- Data for the task:
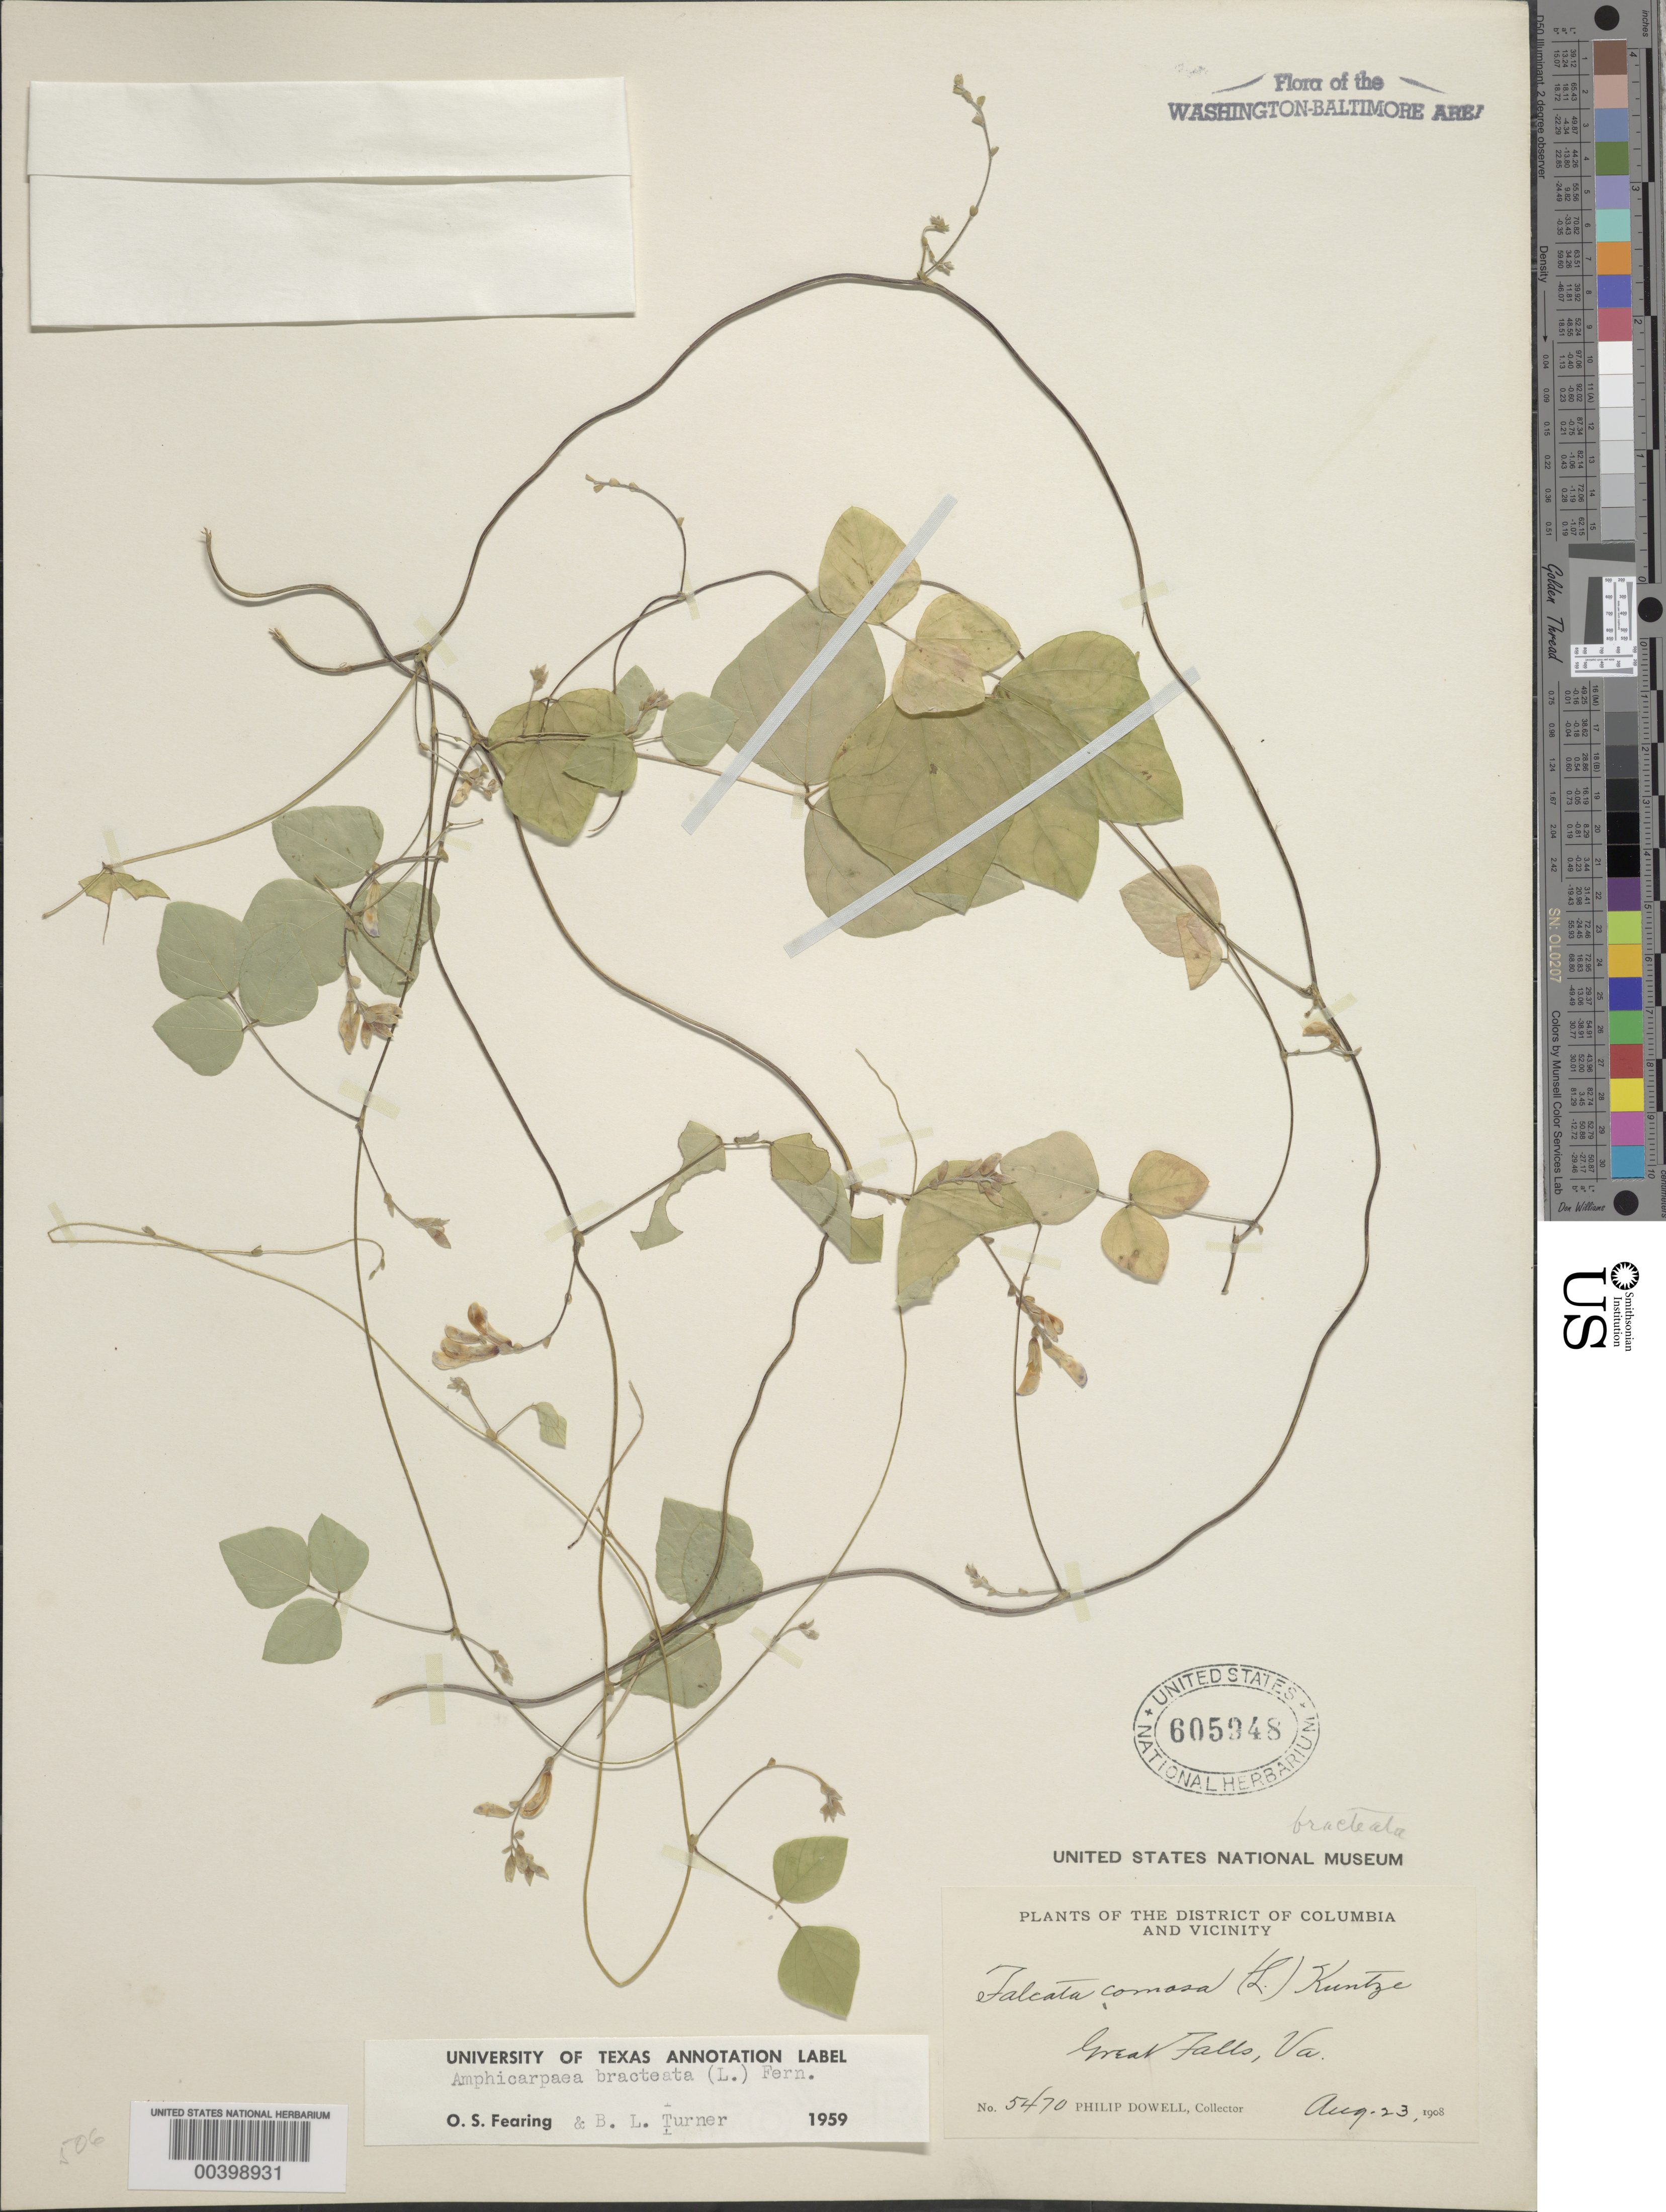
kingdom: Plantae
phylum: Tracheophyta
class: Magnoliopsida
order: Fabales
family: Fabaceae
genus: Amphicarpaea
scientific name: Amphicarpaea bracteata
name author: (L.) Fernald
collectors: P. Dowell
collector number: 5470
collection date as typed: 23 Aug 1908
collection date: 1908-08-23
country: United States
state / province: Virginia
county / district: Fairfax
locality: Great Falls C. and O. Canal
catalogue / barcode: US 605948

- Aim:
Reproduce every line of the records above verbatim, omitting the pictures.

- Solution:
kingdom: Plantae
phylum: Tracheophyta
class: Magnoliopsida
order: Fabales
family: Fabaceae
genus: Amphicarpaea
scientific name: Amphicarpaea bracteata
name author: (L.) Fernald
collectors: P. Dowell
collector number: 5470
collection date as typed: 23 Aug 1908
collection date: 1908-08-23
country: United States
state / province: Virginia
county / district: Fairfax
locality: Great Falls C. and O. Canal
catalogue / barcode: US 605948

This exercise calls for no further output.